There are over 300,000 mobility scooters in the UK – more than quadrupling the number on our streets and in our supermarkets over the last seven years alone. But with the price of a new one typically ranging between £1,000 and £2,000, not everyone who would really benefit from one can afford a “new set of mobility wheels” – confining many people to their homes.
However, there is now a booming market in second hand models, if you know where to look and what to ask for. Specialist website www.myageingparent.com has just published a handy ‘dos and don’ts’ guide to help families get the best and safest deal for their older relatives, based on Mike Salisbury’s Kindle book, ‘A guide to buying and using a used mobility scooter’.
“The market for new mobility scooters has boomed in recent years,” says the website’s MD Deborah Stone, “and now we are seeing a rapidly burgeoning second hand market too – often conducted through eBay and Gumtree.
“In fact you can pick up a standard model for as little as £200 or even less, and a top of the range model with very little usage for just £400 – £700. That’s fantastic value and could really make a huge improvement to someone’s quality of life – enabling them to get out of their home, socialise and do their own shopping.

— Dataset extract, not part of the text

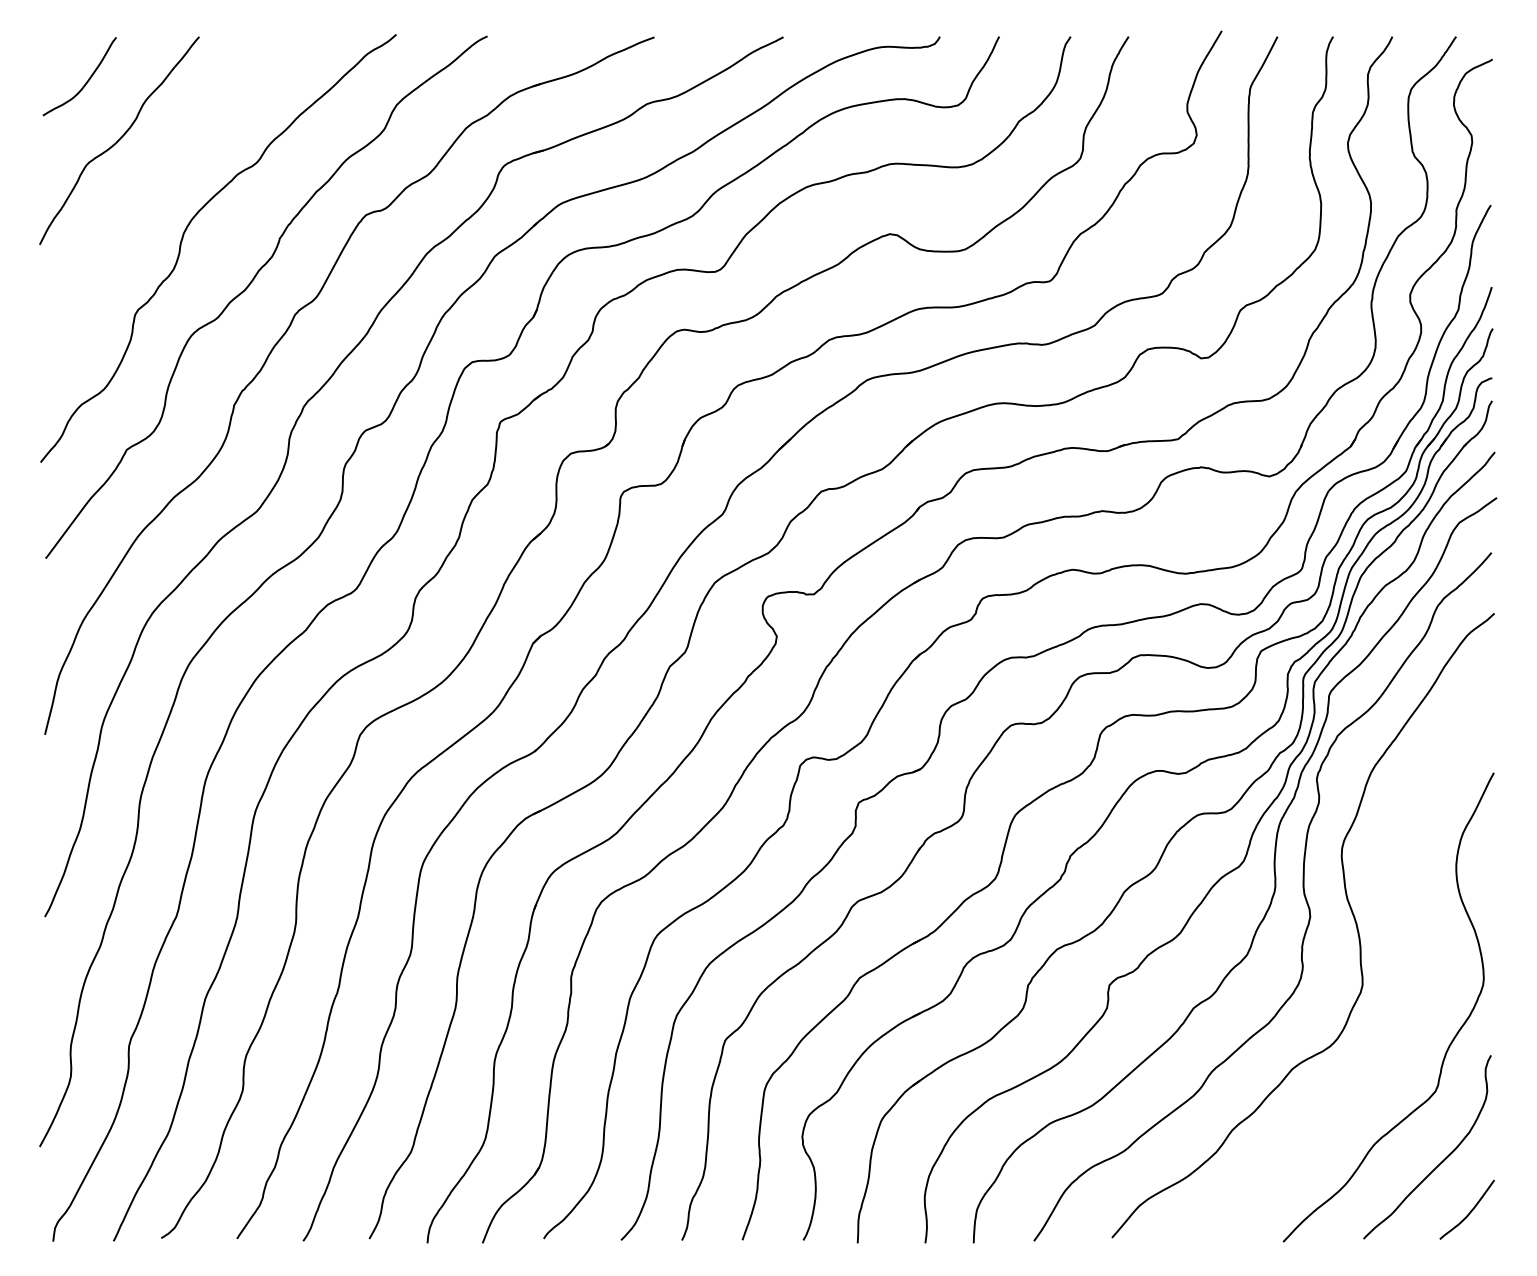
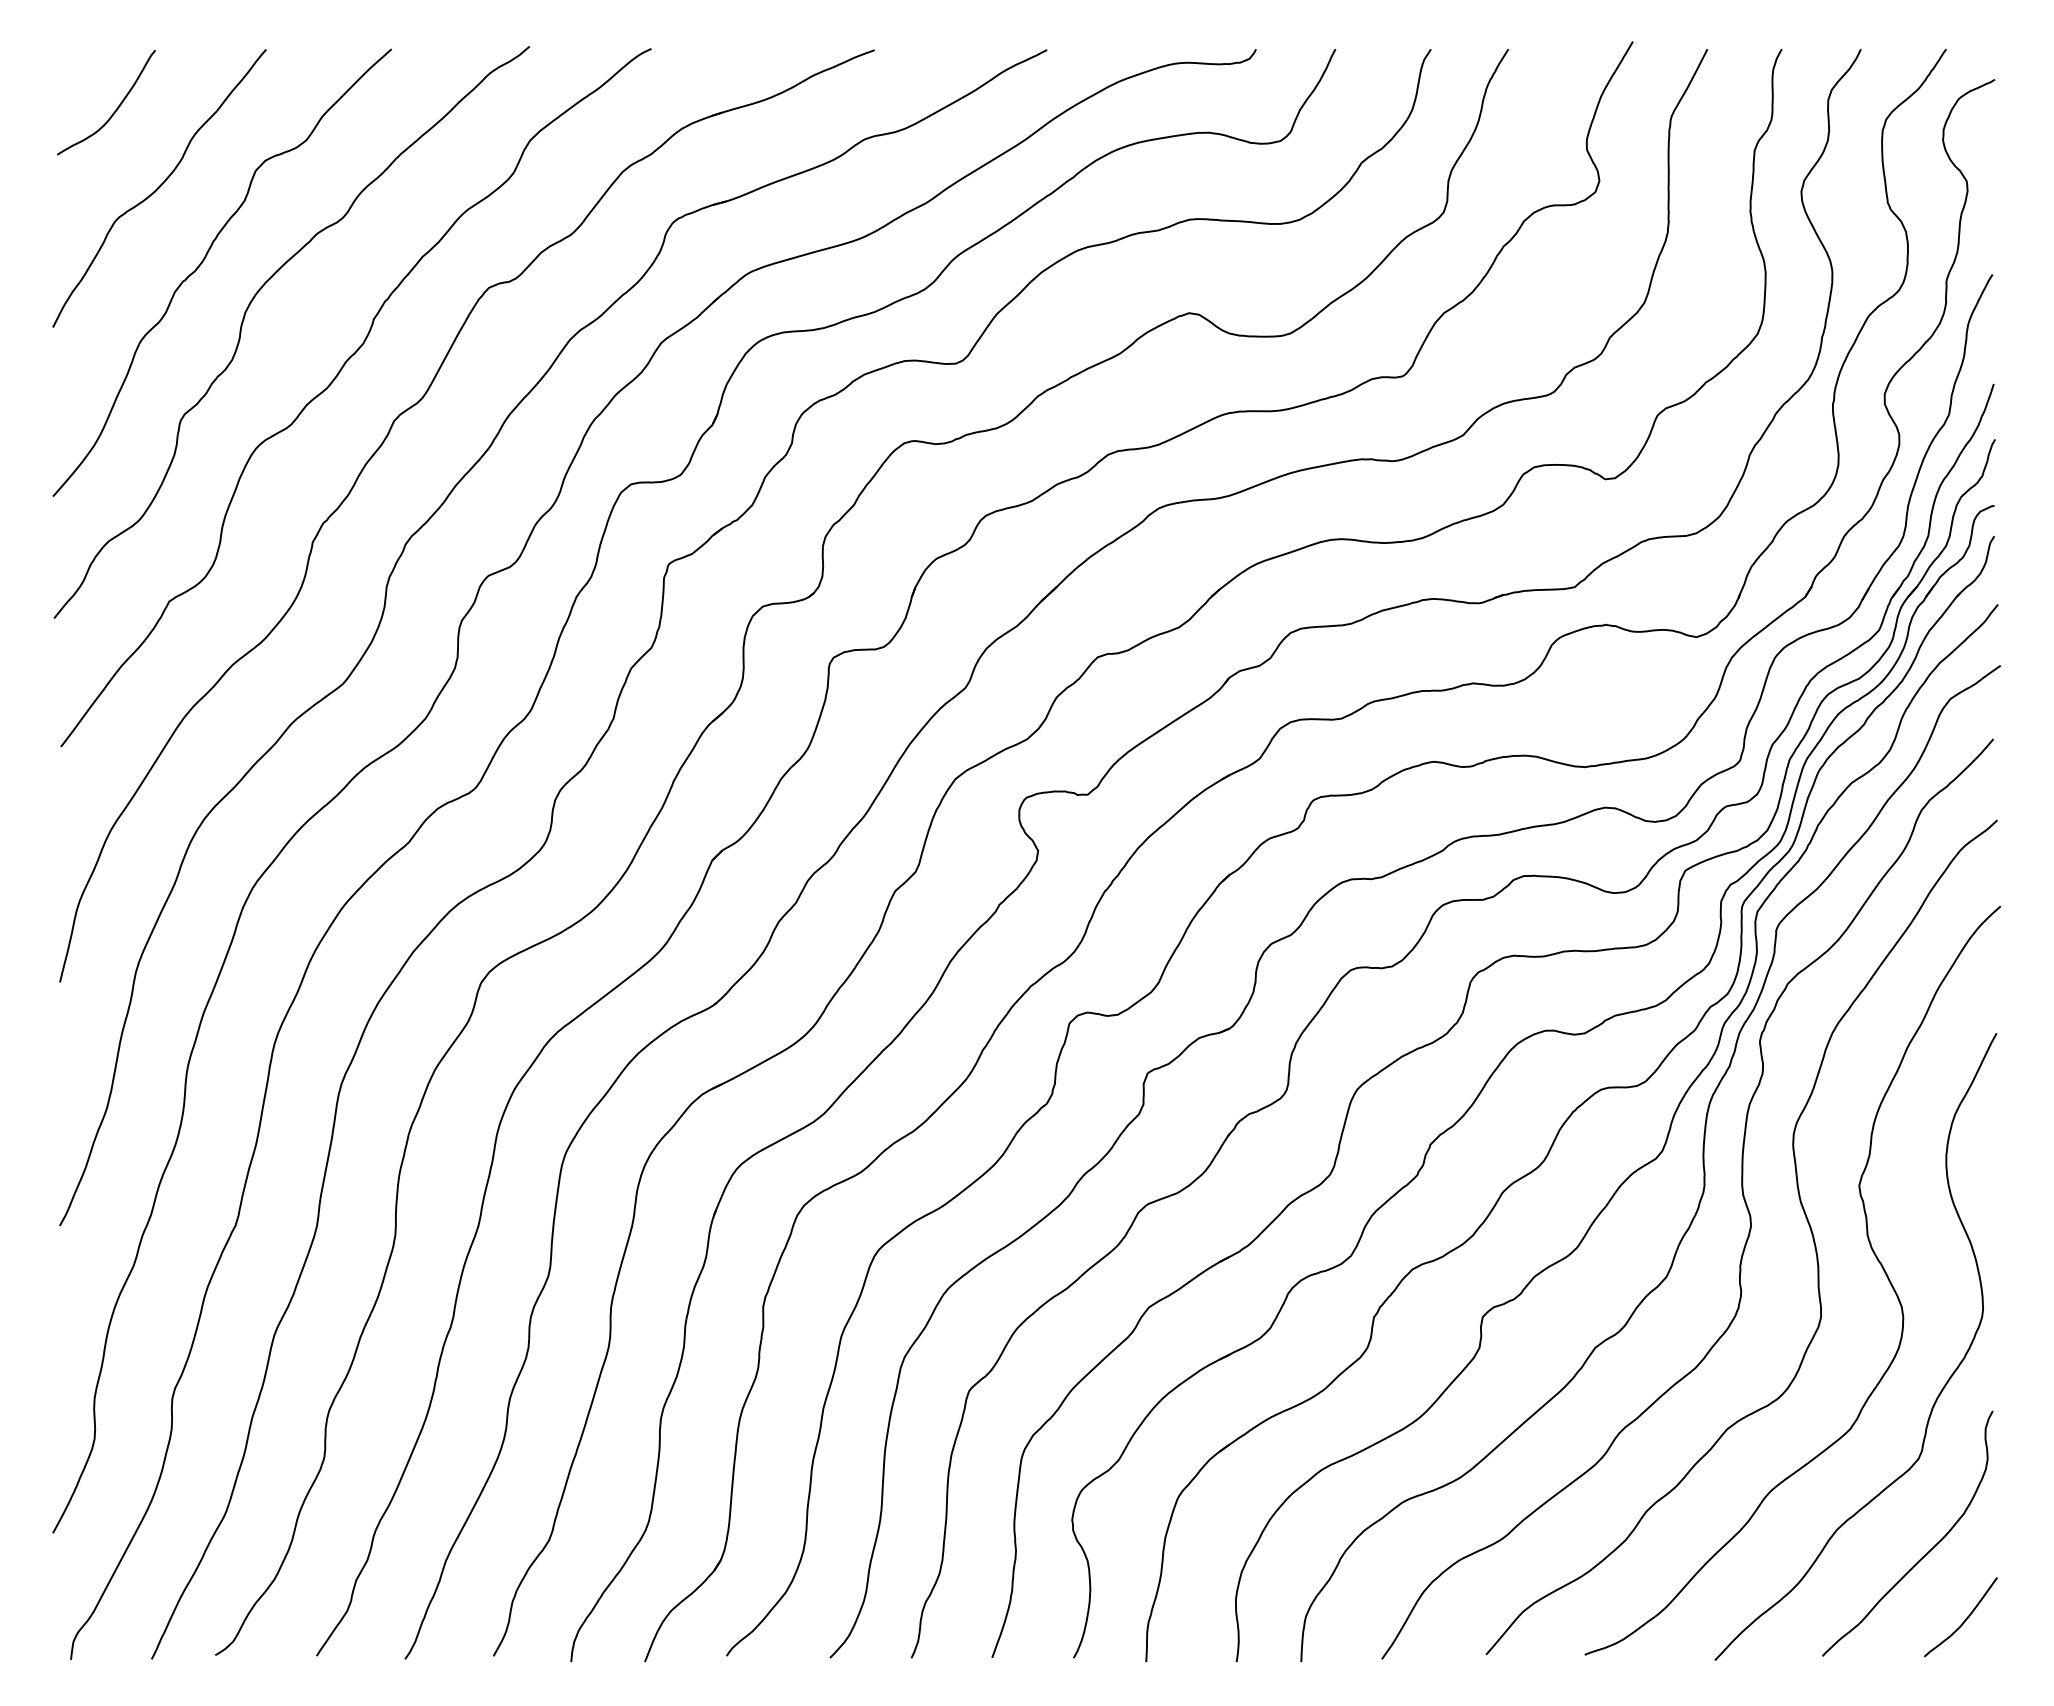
curve: (154, 193) -> (206, 258), added
curve: (1398, 931) -> (1869, 1245), added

“The low prices do, however, highlight the fact that if you buy a new mobility scooter, depreciation is pretty significant – immediately 40% or more. Buying a second hand one eliminates that risk and means you might even all of get your money back if you decide to sell it on at a later date.”
However, not everyone wants to be seen using a mobility scooter, while others will be nervous about using one (especially if they have never driven a car). Some can go at a quick running pace of 8mph, so a degree of caution (and ideally some training) is needed before someone takes to the road.
“Most mobility scooter users aren’t insured, so the person would be personally liable if they cause an accident,” says Deborah, “so it’s in every family’s interests to play a part in getting their loved one used to handling one before they even think about a purchase.”
And that, says Deborah, can be relatively straightforward.
“The best way to encourage a relative is to get them to talk to people who have already got a scooter – they are usually enthusiastic and will give advice about buying one. Driving one in a supermarket, where they are often available for hire, is a good way to try one out for the first time under some supervision and get a feel for the controls.”
Equally, they can be rented from the local Shopmobility outlets that you find in many shopping centres and High Streets – for about £1 per hour or £30 for a week. Going for an outing with the family in a country park and keeping up with everybody is a very positive first experience too, and most public spaces now have plenty of mobility friendly tracks.
Scooters are surprisingly easy to use. But, as with buying a car, it is sensible to try out a few different types to decide what is going to be suitable for your needs. Some can be easily packed in the back of a car, while others will need specialist transport to take them any distance.
The myageingparent.com guide takes families through all the different options of makes, models, sizes and speeds – highlighting the plus points and potential downsides.
“There is a huge variety of choice out there,” says Deborah, “making it really important to do your research before you take the plunge. Getting the wrong model won’t just be a waste of money… it could actually be dangerous for the user, making it critical that the person ‘tries before they buys’.
“The online guide gives them the information that they and their family need to bag a bargain and set them off on the road to freedom.”